Франко в нескольких саженях от него остановился и
– Может, Виктору нравится такая жизнь, - угрюмо сказал он, - и, может, Никите тоже, но кем они были до этого? Мой отец был богатым, и я был сыном богатого человека.
– Он покачал головой, снег сыпался на его раскрасневшееся лицо.
– Мы ехали в повозке навестить родителей отца. Нас застала пурга, очень похожая на вчерашнюю. Моя мать замерзла насмерть. А затем мой отец, мой младший брат и я нашли избушку, недалеко отсюда. Ну, теперь ее уже нет: много лет назад она от снега обвалилась.
– Франко поглядел вверх, ища солнце. И не нашел его.
– Мой младший брат все плакал и плакал, а затем умер, - сказал он.
– Под конец он уже не мог даже открыть глаза - веки смерзлись. Мой отец знал, что нам там было не выжить. Чтобы выжить, нужно было найти деревню. Поэтому мы пешком тронулись в путь. Я помню... на нас обоих были меховые шубы и дорогая обувь. На моей рубашке была монограмма. У отца - кашемировый шарф. Но ничего из этого нас не согревало, ничего, потому что в лицо дул пронизывающий воющий ветер. Мы нашли овраг, в котором не было ветра, и пытались разжечь костер, но хворост был покрыт льдом.
– Он посмотрел на Михаила.
– Ты знаешь, чем мы пытались разжечь огонь? Деньгами из отцовского бумажника. Они горели очень ярко, но тепла не давали. Чего бы мы только ни отдали за ведерко угля! Мой отец, сидя, замерз насмерть. Я стал в семнадцать лет сиротой и знал, что умру, если не найду хоть какой-то кров. И тогда я пошел, надев на себя обе шубы. Далеко я уйти не успел, на меня напали волки.
– Он опять подул на руки и пошевелил пальцами.

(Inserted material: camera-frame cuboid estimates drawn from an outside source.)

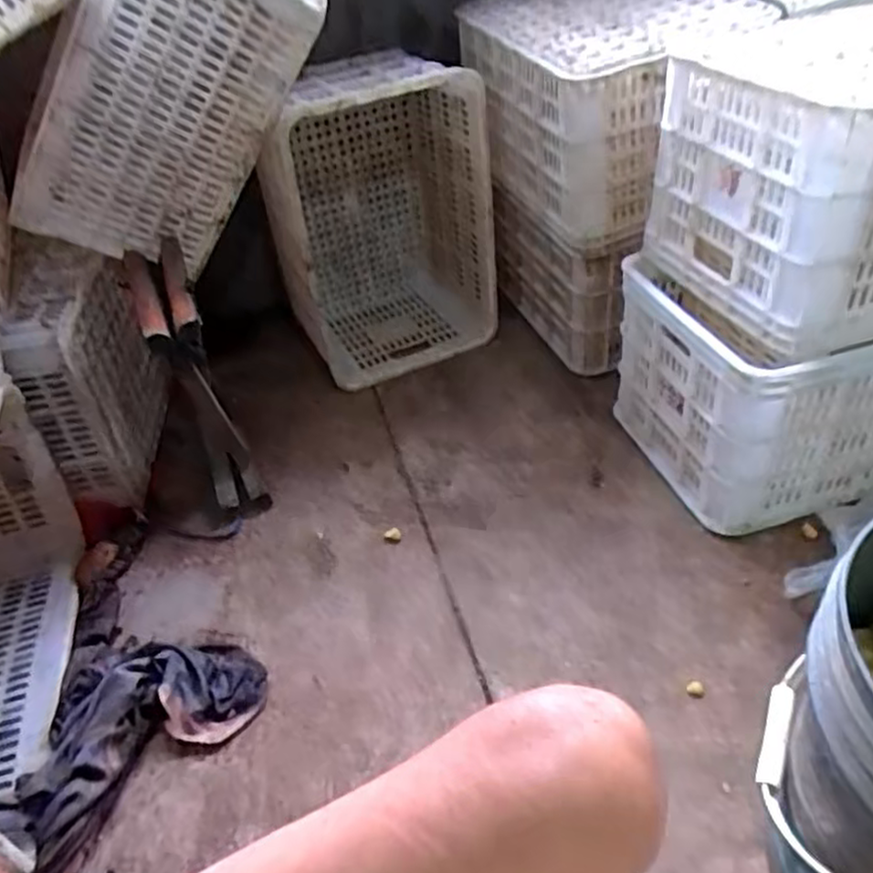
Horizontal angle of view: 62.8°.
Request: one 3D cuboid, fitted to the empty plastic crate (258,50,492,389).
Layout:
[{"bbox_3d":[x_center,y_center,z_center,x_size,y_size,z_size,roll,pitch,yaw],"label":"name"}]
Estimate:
[{"bbox_3d":[-0.110,-0.408,1.352,0.368,0.497,0.318,-22,42,-18],"label":"empty plastic crate"}]

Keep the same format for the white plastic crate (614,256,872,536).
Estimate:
[{"bbox_3d":[0.568,-0.108,1.073,0.492,0.284,0.322,-14,40,-8],"label":"white plastic crate"}]

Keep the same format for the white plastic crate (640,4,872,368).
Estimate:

– Один из них укусил меня за руку. Я с такой силой ударил его по морде, что вышиб ему три зуба. Этот гад, его звали Иосиф, после этого повредился в уме. Они разорвали на куски моего отца и сожрали его. Они, наверно, сожрали точно так же и мать, и младшего брата. Я никогда не спрашивал.
– Франко еще раз оглядел однообразное небо и стал смотреть, как падает снег.
– Они взяли меня в стаю как производителя. Потому же, почему взяли и тебя.
– Производителя?
– Делать детей, - пояснил Франко.
– Стае нужны волчата, иначе она вымрет. Но дети почему-то не выживают.
– Он пожал плечами.
– Может быть, Господь Бог знает, в конце концов, что делает.
– Он глянул в сторону дерева, где скрылся заяц.
– Послушаешь Виктора, так получается, что наша жизнь благородна и мы должны гордиться тем, какие мы есть. Я не нахожу ничего благородного в том, чтобы иметь шерсть на заднице и обгладывать окровавленные кости. Будь проклята такая жизнь.
– Он набрал слюны и плюнул на снег.
– Ты давай, превращайся, - сказал он Михаилу.
– Бегай на четырех лапах и писай на деревья. Бог родил меня человеком, и я не хочу быть другим.
Он повернул назад и поплелся к стенам белого дворца, что были в семидесяти аршинах от них.
– Погоди!
– позвал Михаил.
– Франко, погоди!
Но Франко не остановился. Он глянул на Михаила через плечо.
– Принеси нам хорошего сочного зайца, - ядовито сказал он.
– Или, если тебе повезет, может, накопаешь нам жирных корешков. Я возвращаюсь и постараюсь добыть...
Франко не закончил предложения, потому что в этот миг то, что казалось снежным бугорком в нескольких аршинах справа от него, разом рассыпалось и оказалось уже прыгнувшим огромным рыжим волком, который сомкнул челюсти на ноге Франко. Кости со звуком револьверного выстрела треснули, когда берсеркер свалил Франко с ног, а клыки его провели по телу красные полоски. Франко раскрыл рот, чтобы кричать, но оттуда вышел только хрип.